Мишка тотчас же заметил мои манипуляции и заинтересовался:
– А платок зачем?
– Чтоб кожу на костяшках не сбить.
– Ты что… шутишь?
– Я же сказал тебе: не шучу.
– Так стоит мне крикнуть…
– Не крикнешь, – перебил я его, – тебе же хуже. Я расскажу всем, что ты задумал, и привет, как говорится.
– А кто же поверит?
– Поверят. Раз сигнал поступил, будут думать, как и что… А на берег не пустят.
– Так я про тебя то же самое могу сказать.
– Тогда обоих не пустят. А дома разберемся.
Мишка, как был одетый – в плаще и кепке, – присел против меня на своей койке.
– Ты сумасшедший. Ну откуда тебе взбрело в голову, что я останусь?
– Во сне видел.
– Я серьезно спрашиваю.
– Какая разница? Важно, что я не ошибся. По глазам твоим вижу, что не ошибся.
– Я же советский человек, Сережка.
– Ты не советский человек. Ты подлец. Я и на фронте знал, что ты трус и дрянь, только разоблачить вовремя не сумел.
На щеках Мишки выступили красные пятна. Пальцы нервно перебирали пуговицы на плаще, то застегивая их, то расстегивая. Должно быть, он понял наконец, что хорошо рассчитанный план его может сорваться.
– Я не закричу, конечно.

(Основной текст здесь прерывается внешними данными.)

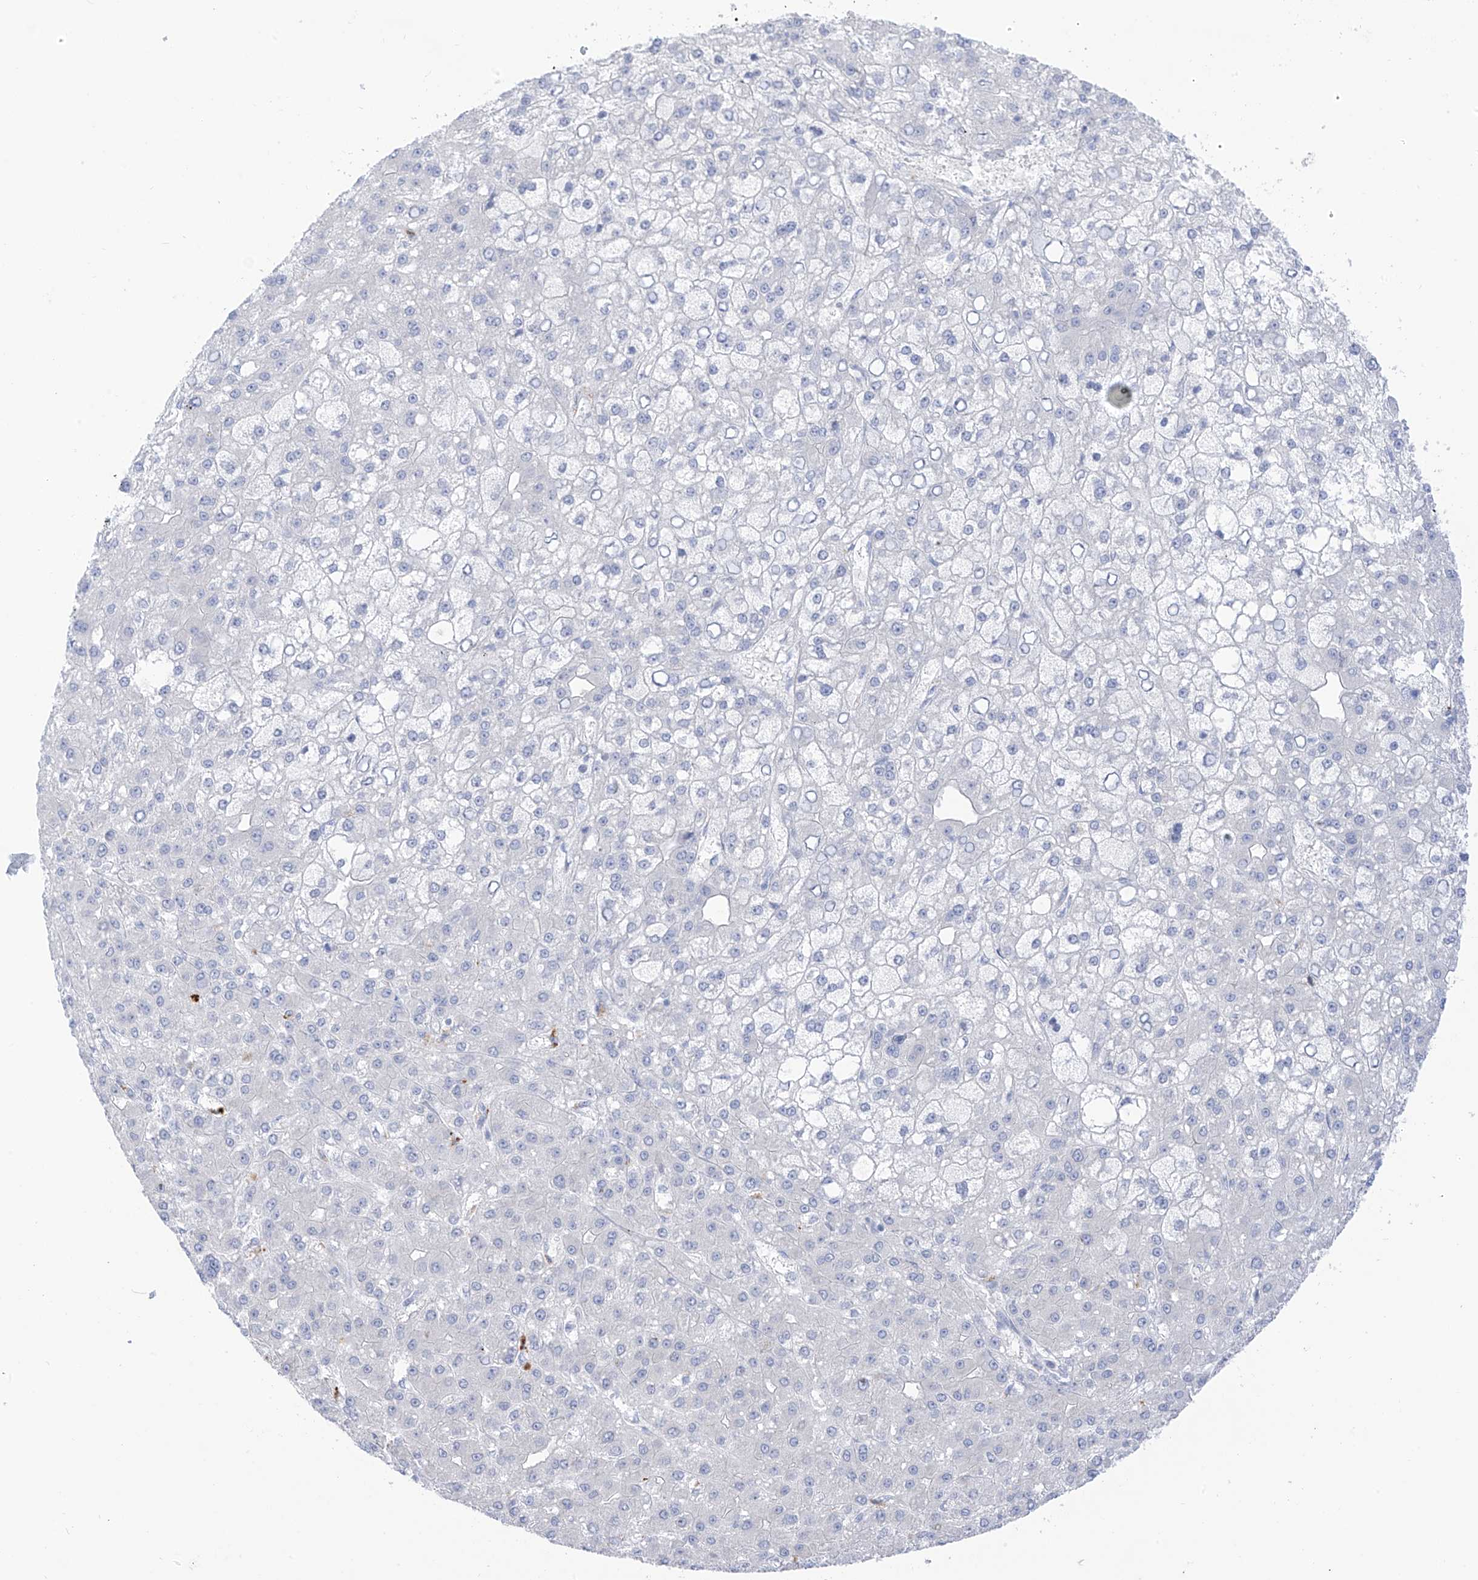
{"staining": {"intensity": "negative", "quantity": "none", "location": "none"}, "tissue": "liver cancer", "cell_type": "Tumor cells", "image_type": "cancer", "snomed": [{"axis": "morphology", "description": "Carcinoma, Hepatocellular, NOS"}, {"axis": "topography", "description": "Liver"}], "caption": "Immunohistochemistry (IHC) image of neoplastic tissue: liver cancer (hepatocellular carcinoma) stained with DAB displays no significant protein positivity in tumor cells.", "gene": "PSPH", "patient": {"sex": "male", "age": 67}}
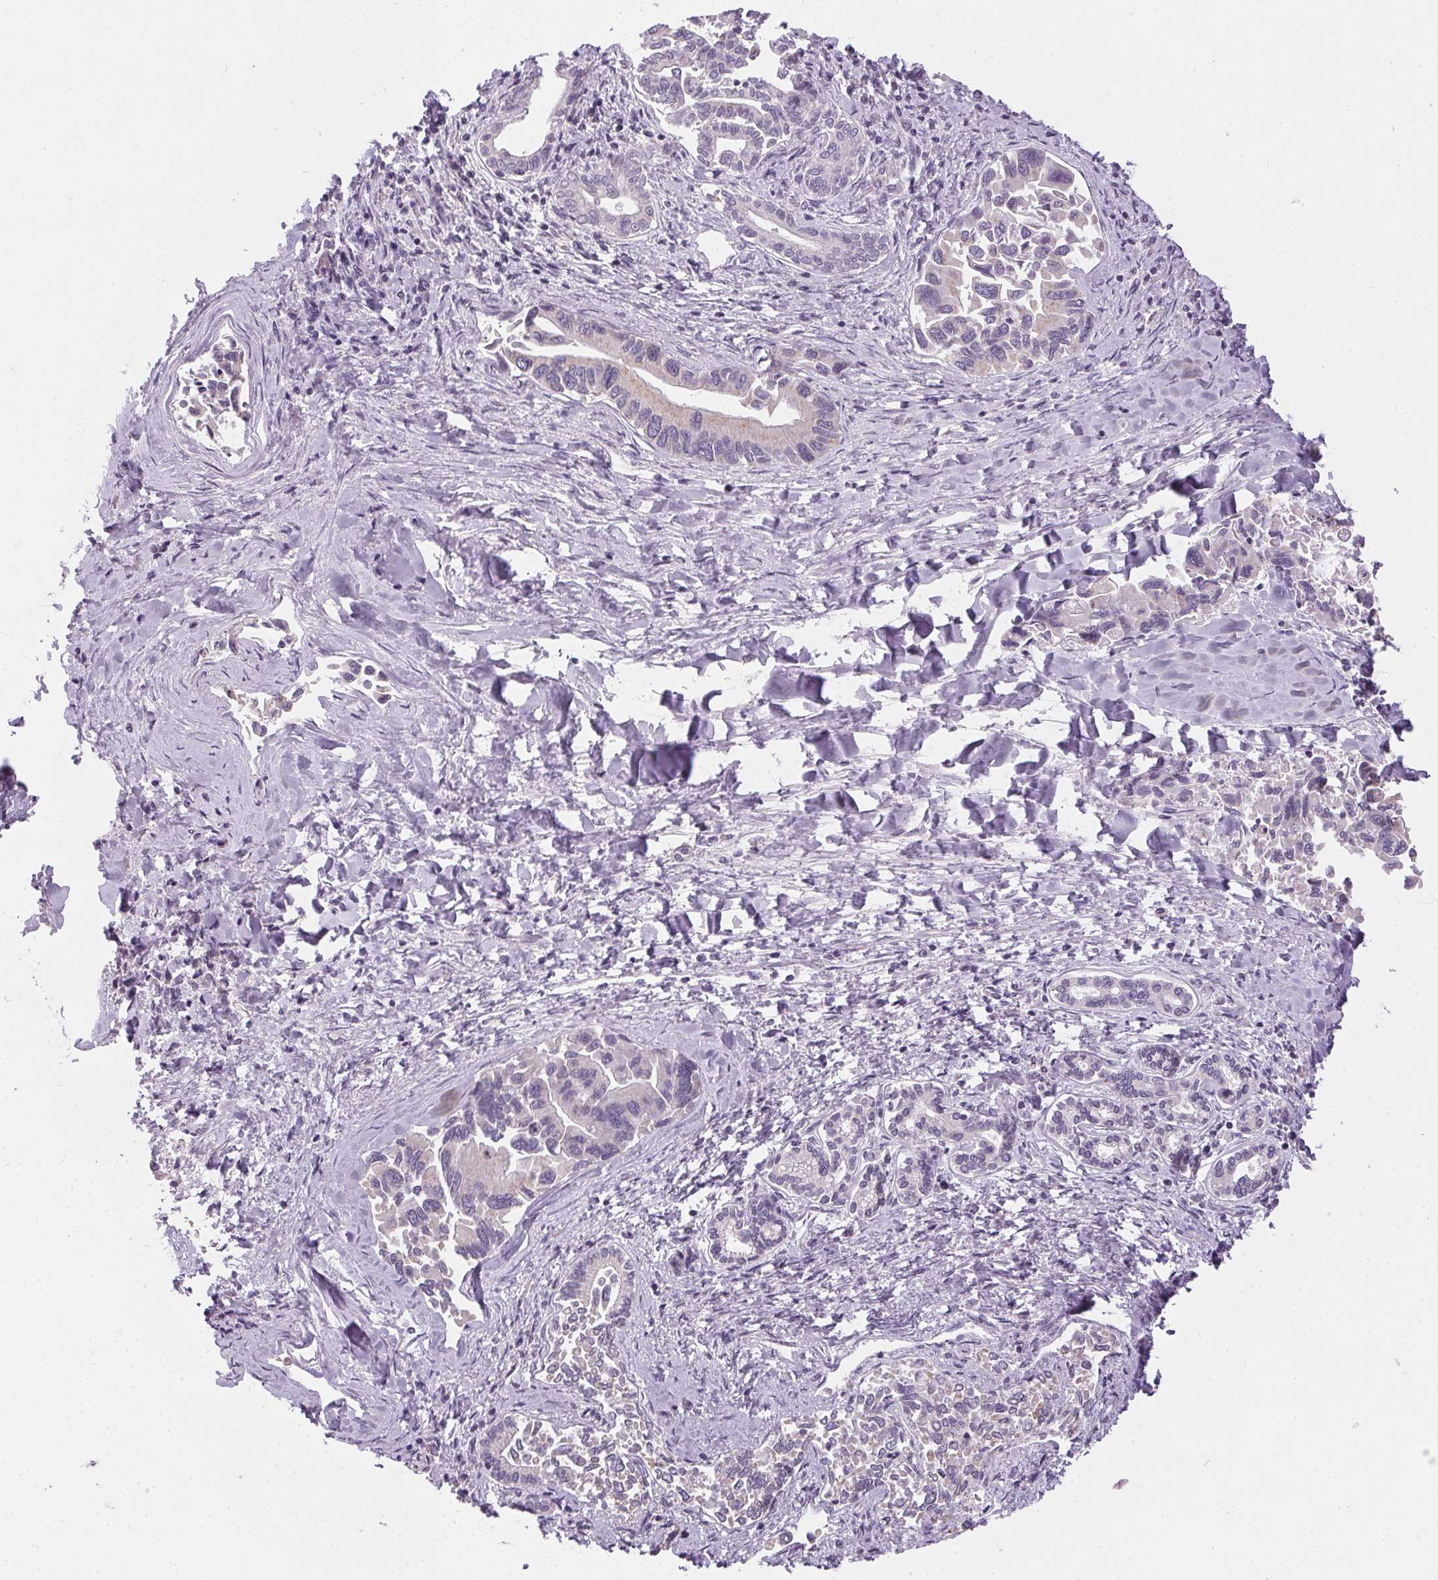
{"staining": {"intensity": "negative", "quantity": "none", "location": "none"}, "tissue": "liver cancer", "cell_type": "Tumor cells", "image_type": "cancer", "snomed": [{"axis": "morphology", "description": "Cholangiocarcinoma"}, {"axis": "topography", "description": "Liver"}], "caption": "Tumor cells show no significant protein staining in cholangiocarcinoma (liver).", "gene": "SPACA9", "patient": {"sex": "male", "age": 66}}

На скандал не пойду. – В голосе у него появились слезливые нотки. – Но даю тебе слово, что все это вздор. Чистый вздор.
– Что у тебя в карманах?
– Я уже сказал тебе: ерунда всякая. Значки, карточки.
– Покажи.
– А почему я должен тебе показывать?
– Не показывай. Ложись на койку и лежи.
Он встал и шагнул к двери. Я прислонился к ней спиной.
– Пусти! – сказал он сквозь зубы и схватил меня за плечи.
Он был сильнее меня и только по трусости не рассчитывал на это. Но сейчас он, явно не задумываясь, шел напролом.
– Пусти! – повторил он и рванул меня на себя.
Я толкнул его коленом, он отлетел и, согнувшись, кинулся на меня, намереваясь ударить головой. Но не успел. Я ударил левой в лицо, в верхнюю челюсть. Он пошатнулся и грохнулся на пол между койкой и умывальником. Из рассеченной губы побежала алая струйка. Он тронул ее пальцем, увидал кровь и взвизгнул:
– Помогит…
И тут же осекся.
– Кричи, – сказал я, – кричи громче. Не страшно.
Глаза его сузились, источая одну только злобу.
– Все одно сбегу, – прошипел он, – в другой раз сбегу.
– А ты имей мужество объявить об этом дома. Официально, во всеуслышание. Скажи откровенно, что тебе не нравится наш строй, наше общество. Выклянчи визу в каком-нибудь посольстве.